Feci quod potui: faciant maiora potentis”, exclamaría al final.

Algunas traducciones más intentó, entre ellas la de las Once comedias de Aristófanes aparecida en 1967, así como una versión métrica de la Odisea y no sabemos cuántas más, que su natural modestia y deseo de perfección nos han privado de conocer Y todo ello en circunstancias difíciles y aciagas, en días de tragedia. El año que publicó la Trilogía de Orestes escribe en un párrafo ya utilizado por Alberto María Carreño al recibirlo en esta Academia, pero que por su belleza y sinceridad es inapreciable, lo siguiente:

 

Perdido en un rincón del Monte de las Cruces, en circunstancias aciagas no sólo para la Iglesia, sino también para mí, personal e íntimamente, sin tener más compañeros que el silencio y bravía majestad de los riscos y la amable y acogedora calma inmutable de los bosques de veras seculares, exhumé, o dicho mejor, desperté, ya que nunca había muerto, antiguas aficiones que persistían en el fondo de mi alma, nacidas en mis viejos días de estudios y de enseñanza de Humanidades. Escogí a Esquilo por ser el más adaptable a mi particular gusto y pensamiento, así como el escenario en que lo leía y estudiaba y a las circunstancias social y aún personales que me rodeaban.

### Datos registrados
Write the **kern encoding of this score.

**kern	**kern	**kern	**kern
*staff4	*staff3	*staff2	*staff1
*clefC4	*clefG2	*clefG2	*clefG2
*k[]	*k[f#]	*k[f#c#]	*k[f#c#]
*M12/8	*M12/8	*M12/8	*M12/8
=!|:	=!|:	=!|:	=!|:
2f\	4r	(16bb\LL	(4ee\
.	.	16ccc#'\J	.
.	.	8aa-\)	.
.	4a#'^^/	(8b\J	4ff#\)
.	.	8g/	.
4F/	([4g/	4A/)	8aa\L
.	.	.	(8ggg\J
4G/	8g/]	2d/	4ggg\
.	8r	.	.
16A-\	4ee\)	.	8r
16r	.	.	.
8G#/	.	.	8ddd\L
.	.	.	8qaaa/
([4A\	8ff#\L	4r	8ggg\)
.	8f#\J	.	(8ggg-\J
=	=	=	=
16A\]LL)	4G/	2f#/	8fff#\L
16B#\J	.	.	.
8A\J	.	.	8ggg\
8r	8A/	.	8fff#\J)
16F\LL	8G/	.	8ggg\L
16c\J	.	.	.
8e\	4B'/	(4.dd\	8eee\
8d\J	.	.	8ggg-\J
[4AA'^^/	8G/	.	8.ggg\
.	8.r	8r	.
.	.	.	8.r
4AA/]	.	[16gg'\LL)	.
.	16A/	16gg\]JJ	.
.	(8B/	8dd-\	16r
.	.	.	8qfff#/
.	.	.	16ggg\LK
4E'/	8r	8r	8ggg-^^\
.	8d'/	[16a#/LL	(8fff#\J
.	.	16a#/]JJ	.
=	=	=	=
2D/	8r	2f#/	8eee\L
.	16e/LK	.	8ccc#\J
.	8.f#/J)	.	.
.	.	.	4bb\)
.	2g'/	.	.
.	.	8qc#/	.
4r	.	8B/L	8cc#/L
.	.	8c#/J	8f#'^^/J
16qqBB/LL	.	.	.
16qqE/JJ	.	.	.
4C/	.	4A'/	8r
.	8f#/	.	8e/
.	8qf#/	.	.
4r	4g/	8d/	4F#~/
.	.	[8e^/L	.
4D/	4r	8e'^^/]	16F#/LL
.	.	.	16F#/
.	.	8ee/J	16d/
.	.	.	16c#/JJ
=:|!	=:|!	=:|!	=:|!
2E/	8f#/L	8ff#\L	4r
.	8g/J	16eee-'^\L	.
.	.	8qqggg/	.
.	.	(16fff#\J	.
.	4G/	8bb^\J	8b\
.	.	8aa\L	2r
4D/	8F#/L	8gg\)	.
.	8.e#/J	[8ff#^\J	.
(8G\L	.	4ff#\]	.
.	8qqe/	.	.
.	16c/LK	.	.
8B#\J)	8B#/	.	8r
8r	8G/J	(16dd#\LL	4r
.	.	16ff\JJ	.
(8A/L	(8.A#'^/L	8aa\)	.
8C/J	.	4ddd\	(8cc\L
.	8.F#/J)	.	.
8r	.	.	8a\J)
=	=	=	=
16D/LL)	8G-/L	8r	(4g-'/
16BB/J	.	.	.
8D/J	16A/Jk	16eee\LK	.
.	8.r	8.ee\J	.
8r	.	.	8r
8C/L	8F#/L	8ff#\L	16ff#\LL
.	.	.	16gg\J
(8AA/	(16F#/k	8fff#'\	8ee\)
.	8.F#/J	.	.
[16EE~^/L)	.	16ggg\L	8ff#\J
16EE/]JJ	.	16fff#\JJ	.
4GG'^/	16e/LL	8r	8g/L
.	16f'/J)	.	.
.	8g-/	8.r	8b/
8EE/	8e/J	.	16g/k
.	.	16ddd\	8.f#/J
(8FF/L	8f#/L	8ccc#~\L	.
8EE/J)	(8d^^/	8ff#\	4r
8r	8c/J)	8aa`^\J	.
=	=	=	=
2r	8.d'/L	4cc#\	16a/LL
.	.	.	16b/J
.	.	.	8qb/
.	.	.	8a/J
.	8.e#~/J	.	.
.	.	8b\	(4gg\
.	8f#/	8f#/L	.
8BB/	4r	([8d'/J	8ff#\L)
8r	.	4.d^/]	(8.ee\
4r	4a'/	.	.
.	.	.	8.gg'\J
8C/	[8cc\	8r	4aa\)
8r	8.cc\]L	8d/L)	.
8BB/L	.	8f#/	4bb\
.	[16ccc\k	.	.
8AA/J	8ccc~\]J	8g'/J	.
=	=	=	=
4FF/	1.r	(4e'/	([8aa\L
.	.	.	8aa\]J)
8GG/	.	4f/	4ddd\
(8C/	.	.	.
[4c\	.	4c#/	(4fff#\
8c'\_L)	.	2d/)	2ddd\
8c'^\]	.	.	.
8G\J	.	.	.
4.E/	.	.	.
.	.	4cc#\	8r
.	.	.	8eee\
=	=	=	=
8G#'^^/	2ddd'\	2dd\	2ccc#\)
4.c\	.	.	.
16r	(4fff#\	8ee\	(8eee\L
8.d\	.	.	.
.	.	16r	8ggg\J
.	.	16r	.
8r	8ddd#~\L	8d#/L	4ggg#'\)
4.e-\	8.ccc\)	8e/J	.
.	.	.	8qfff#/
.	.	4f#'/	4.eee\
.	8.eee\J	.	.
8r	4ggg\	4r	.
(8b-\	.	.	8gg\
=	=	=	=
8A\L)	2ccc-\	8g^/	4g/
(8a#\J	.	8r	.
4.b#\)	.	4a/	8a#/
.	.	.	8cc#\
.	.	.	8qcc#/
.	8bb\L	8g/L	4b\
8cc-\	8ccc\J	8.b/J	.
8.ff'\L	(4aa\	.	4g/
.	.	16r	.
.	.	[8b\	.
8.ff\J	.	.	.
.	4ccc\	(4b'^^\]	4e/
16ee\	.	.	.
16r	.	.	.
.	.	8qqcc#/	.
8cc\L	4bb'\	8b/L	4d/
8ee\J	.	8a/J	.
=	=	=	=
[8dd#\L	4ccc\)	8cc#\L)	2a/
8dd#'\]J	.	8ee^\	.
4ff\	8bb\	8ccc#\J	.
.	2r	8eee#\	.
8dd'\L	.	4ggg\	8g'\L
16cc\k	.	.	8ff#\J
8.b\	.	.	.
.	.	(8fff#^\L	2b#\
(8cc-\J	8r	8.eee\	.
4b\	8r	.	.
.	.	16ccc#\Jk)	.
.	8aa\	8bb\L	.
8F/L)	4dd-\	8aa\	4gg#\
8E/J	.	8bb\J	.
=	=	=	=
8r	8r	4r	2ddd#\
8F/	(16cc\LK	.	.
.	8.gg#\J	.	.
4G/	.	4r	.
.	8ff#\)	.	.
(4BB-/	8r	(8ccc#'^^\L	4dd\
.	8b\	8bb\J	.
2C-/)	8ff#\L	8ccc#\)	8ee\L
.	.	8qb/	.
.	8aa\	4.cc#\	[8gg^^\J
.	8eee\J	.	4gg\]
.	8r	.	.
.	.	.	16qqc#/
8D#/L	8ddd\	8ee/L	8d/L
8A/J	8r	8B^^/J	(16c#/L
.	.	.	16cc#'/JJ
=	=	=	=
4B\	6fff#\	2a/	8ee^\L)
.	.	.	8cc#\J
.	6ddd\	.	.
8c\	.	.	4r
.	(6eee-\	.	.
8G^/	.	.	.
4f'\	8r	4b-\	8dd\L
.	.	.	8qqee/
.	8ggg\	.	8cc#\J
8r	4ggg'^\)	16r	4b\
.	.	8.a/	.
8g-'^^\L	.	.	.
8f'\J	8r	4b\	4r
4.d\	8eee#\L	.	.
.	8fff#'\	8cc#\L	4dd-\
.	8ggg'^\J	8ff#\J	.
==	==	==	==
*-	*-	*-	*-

### Qué hacer
**A.** Responde estas preguntas sobre el fragmento y marca cada respuesta igual que su pregunta:
(i) ¿En qué año apareció la traducción de las Once comedias de Aristófanes?
(ii) ¿Quién había utilizado ya el párrafo citado al recibir en esta Academia a quien lo escribió?
(iii) ¿En qué lugar dice hallarse, según el párrafo citado, quien lo escribe?
**B.** Reproduce sin cambios el pasaje del fragmento que empieza en las palabras "Perdido en un" y termina después de "que me rodeaban.".

### Soluciones
**A.**
(i) En 1967.
(ii) Alberto María Carreño.
(iii) En un rincón del Monte de las Cruces.

**B.**
Perdido en un rincón del Monte de las Cruces, en circunstancias aciagas no sólo para la Iglesia, sino también para mí, personal e íntimamente, sin tener más compañeros que el silencio y bravía majestad de los riscos y la amable y acogedora calma inmutable de los bosques de veras seculares, exhumé, o dicho mejor, desperté, ya que nunca había muerto, antiguas aficiones que persistían en el fondo de mi alma, nacidas en mis viejos días de estudios y de enseñanza de Humanidades. Escogí a Esquilo por ser el más adaptable a mi particular gusto y pensamiento, así como el escenario en que lo leía y estudiaba y a las circunstancias social y aún personales que me rodeaban.